I'm not affiliated. Happy user.

The real hegemony is the Blink hegemony. Google (an advertising company) can pretty much unilaterally dictate web standards. A terrible state of affairs for the web. That's the real issue and using another Chrome reskin is never going to fix it.

  • This is the main reason I stay away from Vivaldi; using Firefox is, for all of Mozilla's borderline comical mismanagement, a protest vote against Blink (and previously, Chromium).

    • Vivaldi is almost certainly the best Blink browser, and I'd certainly use it if only Blink browsers were viable. As long as that's not the case, I am, like you, using something based on Firefox; in my case, Zen.

I still can't really get behind the idea of a closed-source browser. Market dynamics aside, Chromium is at least open source (and if anything, most of the stuff that's bundled into the version of it that makes Chrome isn't particularly desirable to me anyhow). Firefox is not nearly bad enough for me to want to swap to a browser where the business model is the selling point.

It's closed source and chromium based, it's also really ugly looking IMO. The Android version also doesn't support addons so that's a huge fail. I'll stick with Zen.

Vivaldi for Android does not support extensions, making it a non-starter for me.

a closed-source browser is a non-starter for me.

■ Exercise data ■
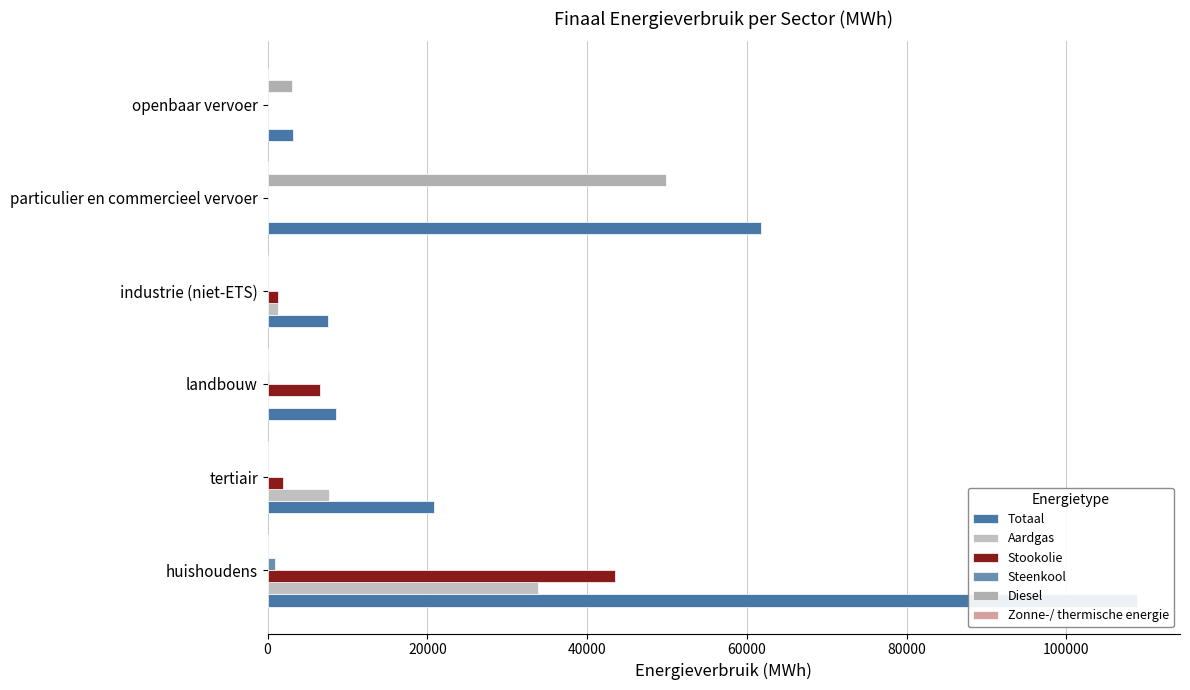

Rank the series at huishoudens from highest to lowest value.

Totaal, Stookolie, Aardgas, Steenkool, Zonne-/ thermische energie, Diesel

---

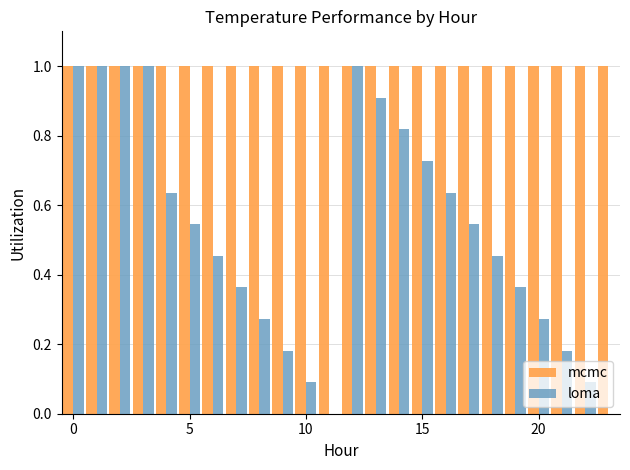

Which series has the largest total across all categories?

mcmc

■ To-do item ■
Reproduce word for word the stretch of the browser discussion above from "I still can't" through "stick with Zen.".

■ Expected output ■
I still can't really get behind the idea of a closed-source browser. Market dynamics aside, Chromium is at least open source (and if anything, most of the stuff that's bundled into the version of it that makes Chrome isn't particularly desirable to me anyhow). Firefox is not nearly bad enough for me to want to swap to a browser where the business model is the selling point.

It's closed source and chromium based, it's also really ugly looking IMO. The Android version also doesn't support addons so that's a huge fail. I'll stick with Zen.